Yasmina Reza, Anne-Marie la beltà

 

Lo scrittore, ha detto una volta Yasmina Reza, è si­mile a un alchimista, poiché «prende una materia per crearne un’altra». E proprio in virtù dei poteri alchemici della sua scrittura – mai così esatta e a­cuminata, e al tempo stesso mai così ricca di sfu­mature – l’intervista che un’oscura ex attrice, An­ne­-Marie Mille, immagina di concedere a una se­rie di invisibili giornalisti dopo la morte di una ce­lebre collega, Giselle Fayolle detta Gigi, si tramuta nell’elogio di tutti gli attori che celebri non diven­tano mai, quelli il cui nome compare in fondo alla locandina. A Saint-­Sourd, il paese del Nord della Francia dove Anne-­Marie ha trascorso un’infanzia priva di ogni luce, oltre ai pozzi di carbone c’era una piccola compagnia teatrale, i cui componenti, ai suoi occhi innamorati, avevano la statura di se­midei.
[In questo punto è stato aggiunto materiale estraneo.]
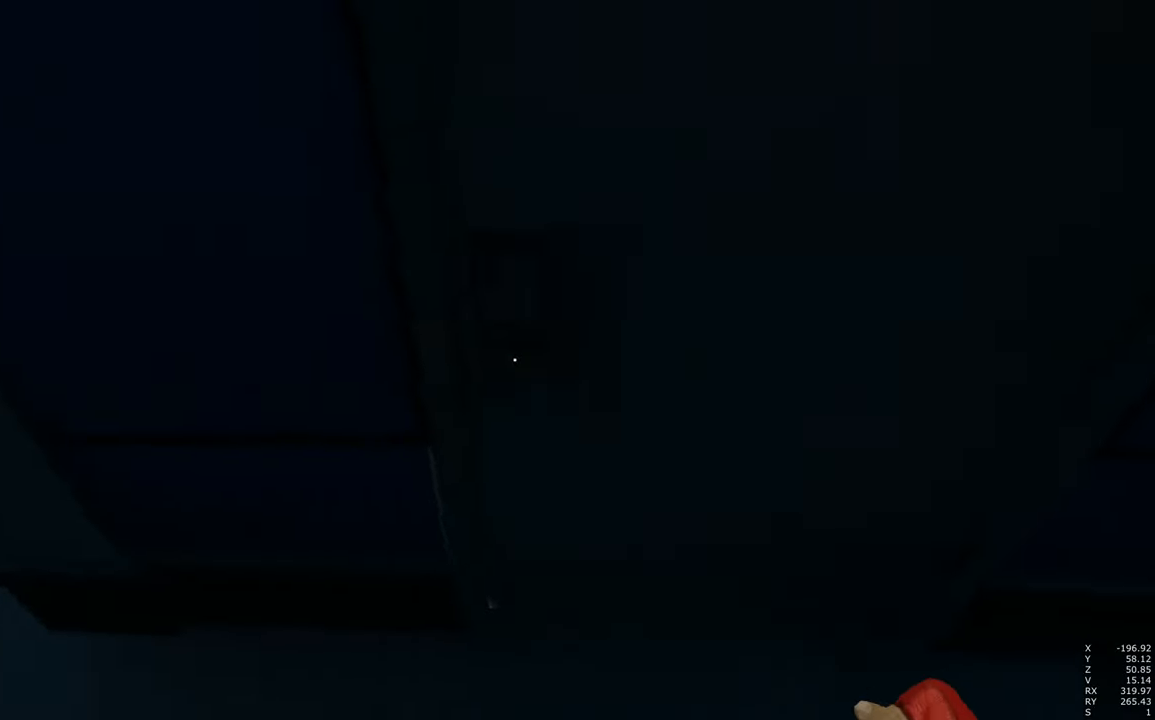
{"keys": ["a"], "mouse": [], "events": []}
Un giorno, però, la bambina triste, che sol­tanto nelle sue accese fantasticherie poteva creder­si bella, è riuscita a «scendere» a Parigi, e a calcare anche lei le scene. E non importa che abbia recita­to sempre in ruoli secondari, e che sia vissuta nel­l’ombra dell’affascinante, insolente Gigi, non importa che abbia avuto un marito noioso, che ora si ritrovi vecchia e malandata, né che il suo unico figlio sia arido e dispotico: perché, anche se solo per poco, lei ha conosciuto il «mondo dello spet­tacolo». Di quel mondo ci racconta, con arguzia affettuosa, splendori e miserie, riuscendo a farci ridere e a commuoverci – e a dire, nonostante tut­to: «A volte, sul palcoscenico, sono stata Anne­-Ma­rie la beltà».